Alors que l’année 2024 s’achève, un paradoxe majeur interpelle les observateurs économiques : une incertitude et une fragmentation mondiale croissantes contrastent avec la résilience, voire la progression, des marchés boursiers mondiaux, à quelques exceptions près. Cette dynamique complexe nécessite une analyse approfondie des moteurs économiques actuels et des perspectives pour l’année 2025. Michala Marcussen, Chef Économiste du Groupe, nous éclaire sur cette situation.
L’Héritage Trump et les incertitudes persistantes
Plusieurs facteurs contribuent à l’incertitude ambiante. L’un des principaux concerne la gestion par la nouvelle administration Trump des nombreux défis nationaux et internationaux. Pour l’instant, les marchés semblent accorder le bénéfice du doute à cette administration, anticipant des politiques favorables aux entreprises, telles que des réductions d’impôts et une déréglementation, tout en espérant une application modérée des mesures protectionnistes annoncées (tarifs douaniers, restrictions sur l’immigration).
Il est important de souligner le rôle crucial de la forte augmentation de l’immigration aux États-Unis ces dernières années dans la performance économique du pays. Cette immigration a soutenu la consommation en stimulant la demande et a augmenté la main-d’œuvre disponible, limitant ainsi les risques de spirales salaires-prix du côté de l’offre.
Cependant, le contexte actuel diffère significativement de celui de la première administration Trump. Les taux d’intérêt sont plus élevés, la dette publique a augmenté et l’inflation demeure une préoccupation majeure pour la Réserve fédérale (Fed). De plus, les droits de douane sur les produits chinois atteignent désormais 20 %, contre seulement 3 % lors de l’arrivée au pouvoir de Trump. En tenant compte d’un monde plus fragmenté et de risques climatiques accrus, il est évident que la marge de manœuvre économique de l’administration américaine est considérablement réduite.
Les marchés actions et les facteurs de soutien en 2024
Malgré ces risques importants, plusieurs facteurs expliquent le soutien dont bénéficient les marchés actions en 2024. Parmi ceux-ci, les baisses de taux d’intérêt des grandes banques centrales jouent un rôle primordial. Les investisseurs anticipent la poursuite de cette tendance en 2025, ce qui renforce la confiance dans les marchés financiers.
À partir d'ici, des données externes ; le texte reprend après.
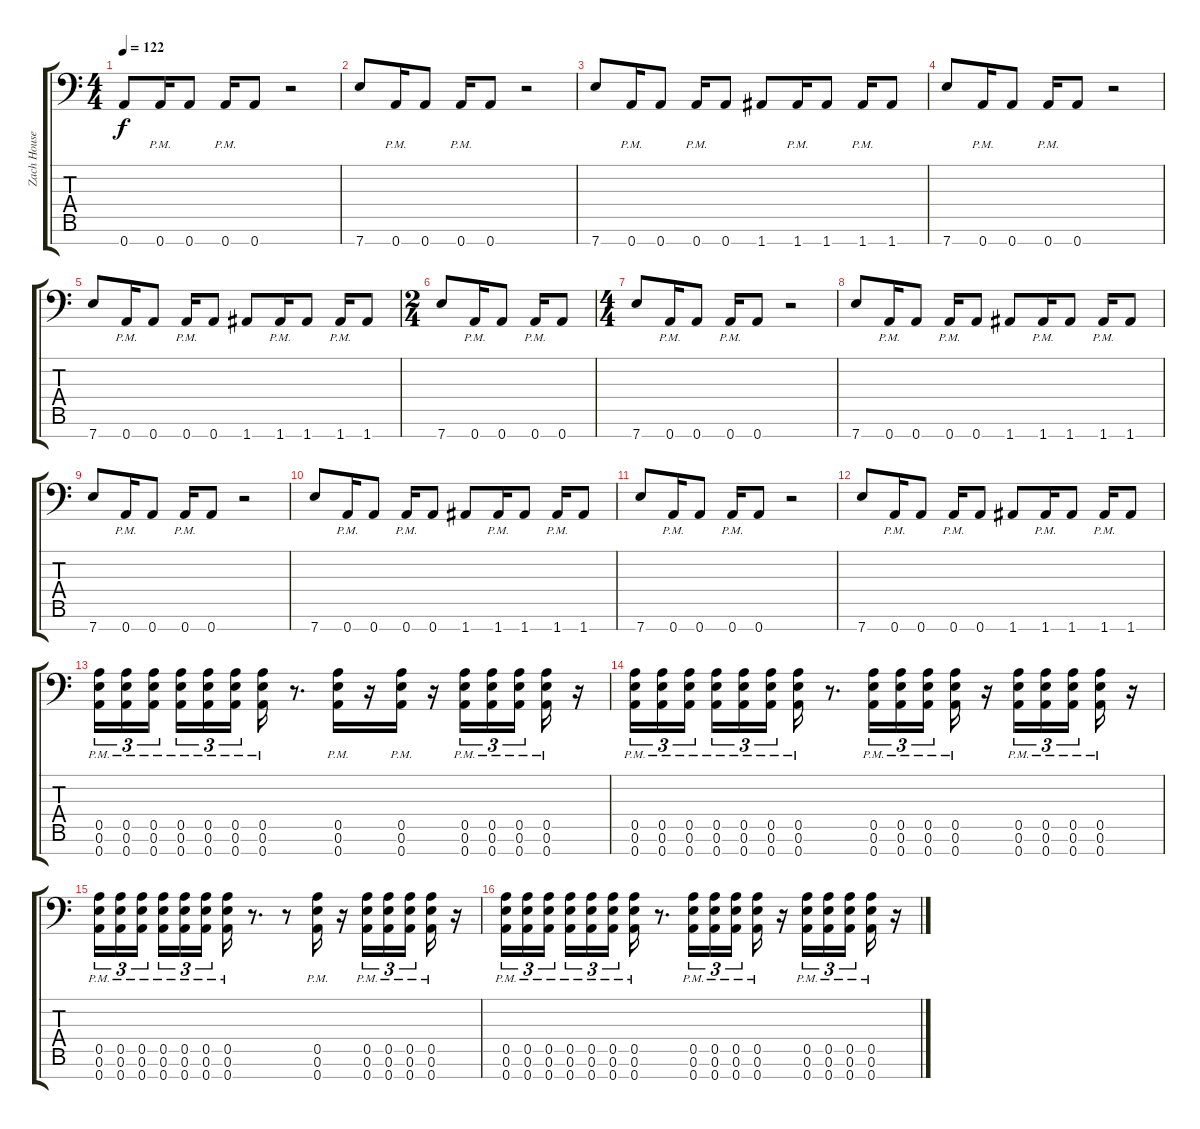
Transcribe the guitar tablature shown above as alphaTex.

\track ("Zach Householder" "Zach House") {instrument distortionguitar}
\staff {score tabs}
\tuning (E4 B3 G3 D3 A2 E2 A1) {hide}
\ts (4 4)
\tempo 122
\clef f4
\ks c
0.7.8{dy f} 0.7{pm}.16 0.7.8 0.7{pm}.16 0.7.8 r.2 |
7.7.8 0.7{pm}.16 0.7.8 0.7{pm}.16 0.7.8 r.2 |
7.7.8 0.7{pm}.16 0.7.8 0.7{pm}.16 0.7.8 1.7.8 1.7{pm}.16 1.7.8 1.7{pm}.16 1.7.8 |
7.7.8 0.7{pm}.16 0.7.8 0.7{pm}.16 0.7.8 r.2 |
7.7.8 0.7{pm}.16 0.7.8 0.7{pm}.16 0.7.8 1.7.8 1.7{pm}.16 1.7.8 1.7{pm}.16 1.7.8 |
\ts (2 4)
7.7.8 0.7{pm}.16 0.7.8 0.7{pm}.16 0.7.8 |
\ts (4 4)
7.7.8 0.7{pm}.16 0.7.8 0.7{pm}.16 0.7.8 r.2 |
7.7.8 0.7{pm}.16 0.7.8 0.7{pm}.16 0.7.8 1.7.8 1.7{pm}.16 1.7.8 1.7{pm}.16 1.7.8 |
7.7.8 0.7{pm}.16 0.7.8 0.7{pm}.16 0.7.8 r.2 |
7.7.8 0.7{pm}.16 0.7.8 0.7{pm}.16 0.7.8 1.7.8 1.7{pm}.16 1.7.8 1.7{pm}.16 1.7.8 |
7.7.8 0.7{pm}.16 0.7.8 0.7{pm}.16 0.7.8 r.2 |
7.7.8 0.7{pm}.16 0.7.8 0.7{pm}.16 0.7.8 1.7.8 1.7{pm}.16 1.7.8 1.7{pm}.16 1.7.8 |
(0.5{pm} 0.6{pm} 0.7{pm}).16{tu (3 2)} (0.5{pm} 0.6{pm} 0.7{pm}).16{tu (3 2)} (0.5{pm} 0.6{pm} 0.7{pm}).16{tu (3 2) beam splitsecondary} (0.5{pm} 0.6{pm} 0.7{pm}).16{tu (3 2)} (0.5{pm} 0.6{pm} 0.7{pm}).16{tu (3 2)} (0.5{pm} 0.6{pm} 0.7{pm}).16{tu (3 2)} (0.5{pm} 0.6{pm} 0.7{pm}).16 r.8{d} (0.5{pm} 0.6{pm} 0.7{pm}).16 r.16 (0.5{pm} 0.6{pm} 0.7{pm}).16 r.16 (0.5{pm} 0.6{pm} 0.7{pm}).16{tu (3 2)} (0.5{pm} 0.6{pm} 0.7{pm}).16{tu (3 2)} (0.5{pm} 0.6{pm} 0.7{pm}).16{tu (3 2) beam splitsecondary} (0.5{pm} 0.6{pm} 0.7{pm}).16 r.16 |
(0.5{pm} 0.6{pm} 0.7{pm}).16{tu (3 2)} (0.5{pm} 0.6{pm} 0.7{pm}).16{tu (3 2)} (0.5{pm} 0.6{pm} 0.7{pm}).16{tu (3 2) beam splitsecondary} (0.5{pm} 0.6{pm} 0.7{pm}).16{tu (3 2)} (0.5{pm} 0.6{pm} 0.7{pm}).16{tu (3 2)} (0.5{pm} 0.6{pm} 0.7{pm}).16{tu (3 2)} (0.5{pm} 0.6{pm} 0.7{pm}).16 r.8{d} (0.5{pm} 0.6{pm} 0.7{pm}).16{tu (3 2)} (0.5{pm} 0.6{pm} 0.7{pm}).16{tu (3 2)} (0.5{pm} 0.6{pm} 0.7{pm}).16{tu (3 2) beam splitsecondary} (0.5{pm} 0.6{pm} 0.7{pm}).16 r.16 (0.5{pm} 0.6{pm} 0.7{pm}).16{tu (3 2)} (0.5{pm} 0.6{pm} 0.7{pm}).16{tu (3 2)} (0.5{pm} 0.6{pm} 0.7{pm}).16{tu (3 2) beam splitsecondary} (0.5{pm} 0.6{pm} 0.7{pm}).16 r.16 |
(0.5{pm} 0.6{pm} 0.7{pm}).16{tu (3 2)} (0.5{pm} 0.6{pm} 0.7{pm}).16{tu (3 2)} (0.5{pm} 0.6{pm} 0.7{pm}).16{tu (3 2) beam splitsecondary} (0.5{pm} 0.6{pm} 0.7{pm}).16{tu (3 2)} (0.5{pm} 0.6{pm} 0.7{pm}).16{tu (3 2)} (0.5{pm} 0.6{pm} 0.7{pm}).16{tu (3 2)} (0.5{pm} 0.6{pm} 0.7{pm}).16 r.8{d} r.8 (0.5{pm} 0.6{pm} 0.7{pm}).16 r.16 (0.5{pm} 0.6{pm} 0.7{pm}).16{tu (3 2)} (0.5{pm} 0.6{pm} 0.7{pm}).16{tu (3 2)} (0.5{pm} 0.6{pm} 0.7{pm}).16{tu (3 2) beam splitsecondary} (0.5{pm} 0.6{pm} 0.7{pm}).16 r.16 |
(0.5{pm} 0.6{pm} 0.7{pm}).16{tu (3 2)} (0.5 0.6{pm} 0.7{pm}).16{tu (3 2)} (0.5{pm} 0.6{pm} 0.7{pm}).16{tu (3 2) beam splitsecondary} (0.5{pm} 0.6{pm} 0.7{pm}).16{tu (3 2)} (0.5{pm} 0.6{pm} 0.7{pm}).16{tu (3 2)} (0.5{pm} 0.6{pm} 0.7{pm}).16{tu (3 2)} (0.5{pm} 0.6{pm} 0.7{pm}).16 r.8{d} (0.5{pm} 0.6{pm} 0.7{pm}).16{tu (3 2)} (0.5{pm} 0.6{pm} 0.7{pm}).16{tu (3 2)} (0.5{pm} 0.6{pm} 0.7{pm}).16{tu (3 2) beam splitsecondary} (0.5{pm} 0.6{pm} 0.7{pm}).16 r.16 (0.5{pm} 0.6{pm} 0.7{pm}).16{tu (3 2)} (0.5{pm} 0.6{pm} 0.7{pm}).16{tu (3 2)} (0.5{pm} 0.6{pm} 0.7{pm}).16{tu (3 2) beam splitsecondary} (0.5{pm} 0.6{pm} 0.7{pm}).16 r.16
La situation particulière de la France : Entre tensions et défis
La France constitue une exception notable parmi les marchés actions. Les incertitudes politiques et économiques pèsent lourdement sur l’économie réelle et sur le CAC40. La reconstruction des finances publiques représente un défi majeur à court terme, bien que les bénéfices à long terme soient potentiellement significatifs. Actuellement, les rendements obligataires français à long terme égalent ceux de l’Espagne et se rapprochent de ceux de la Grèce. L’absence d’une trajectoire crédible et durable des finances publiques pourrait entraîner un élargissement continu des écarts de rendement (spreads), qui pourraient atteindre les niveaux observés en Italie.
Cette hausse des spreads a pour conséquence un resserrement des conditions de crédit, ce qui freine l’investissement des entreprises, l’emploi et le marché immobilier. Le consensus prévoit désormais une croissance du PIB français inférieure à 1 % en 2025, contre une prévision de 1,3 % cet été, illustrant l’impact des incertitudes sur les perspectives économiques.
L’Europe à la croisée des chemins : Un appel à l’action
À l’échelle européenne, les rapports Letta et Draghi mettent en avant des solutions pour améliorer la compétitivité de la région. Bien que l’Europe regorge d’idées innovantes, leur mise en œuvre représente un défi majeur. De nombreuses entreprises prometteuses choisissent de quitter l’Europe pour saisir des opportunités de croissance ailleurs, soulignant l’urgence de créer un environnement plus favorable à l’épanouissement économique au sein de l’Union.
Malgré des progrès récents jugés insuffisants, l’espoir demeure qu’un ordre mondial en mutation puisse inciter l’Europe à exploiter pleinement son potentiel. Cela permettrait non seulement de stimuler la croissance économique, mais aussi de préserver ses modèles de protection sociale uniques. Les prochaines années seront cruciales pour l’émergence d’une Europe plus compétitive et résiliente face aux défis mondiaux.